大量の書類が机に置いてあって、書類に書き込んでいるようだ。
「すまんな。そこのソファに適当に座っていてくれ」
しばらくして、ひと段落したのか王様がソファの対面に座った。
「レーシャの事なのだが・・トワ殿はどう思っている?」
「どう・・とは好きとかそういう事でしょうか」
「そういう事だ。嫌いならはっきり言ってくれて構わない。だからと言って、対応を変えることも無い」
「嫌いではないです。どちらかというと好きですけど」
「ならば問題は無い。付き合ってやってもらえるか?」
「・・あの、僕には恋人がいるのですが?」
王様は首を傾げている。
「何を言っておる。何人いても結婚はできよう。おかしなことを言うものだ」
あれ?僕が変なのかな??
「少なくともゼノベア王国では一人でも二人でもいいのだが?好きなだけ一緒になればいい。
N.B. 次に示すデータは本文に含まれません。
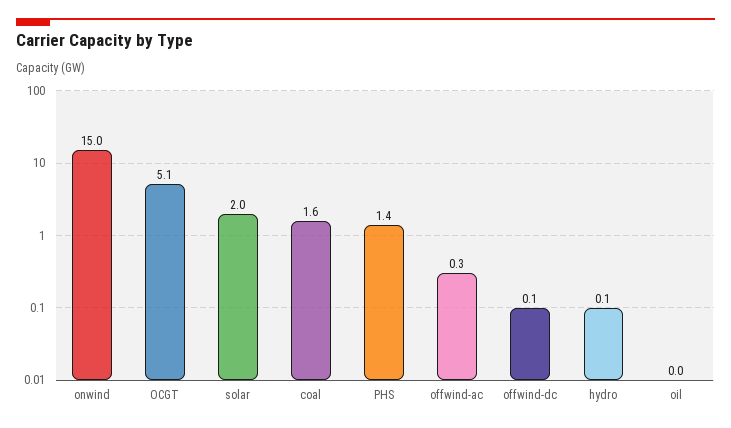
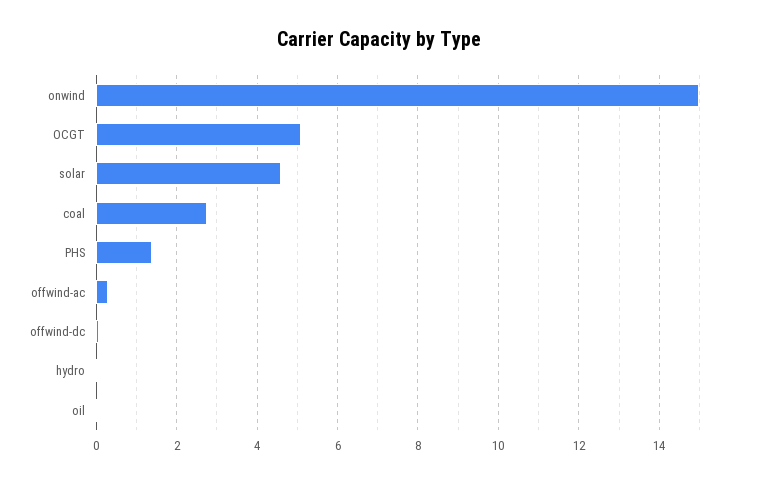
solar: 2 -> 4.6
coal: 1.6 -> 2.8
もちろん男とか女とか関係なくだ」
あれ?この世界は夫婦の概念が違うのかな?
そういえばここは異世界だった。
日本ではない。
僕の両親が普通だったから疑問にも思わなかったけど。
「何もおかしなことではないぞ?トワ殿は・・貴族でも珍しい事ではない。経済力の問題もあるから100人という訳にもいかないだろうが」
100人って・・頭がおかしくなってきた。
「とにかく、ウェンディの意見を聞かないと決められません」
僕はそう言って早々に部屋を退出した。
**
「好きにすればいいわよ。私はそばに居られるだけでいいの」
部屋に戻ったら、ウェンディが待っていた。
ウェンディが良いのなら、別に良いのか。
ソファに座り、いまいち腑に落ちないままぼーっとしていると彼女がキスをしてきた。
「ちょっ!」
驚いて顔が熱くなった。
「私が大好きなのはトワだけなんだからね。本当は誰にも渡したくないんだから」
拗ねた表情も可愛くて、僕は彼女を抱き寄せていた。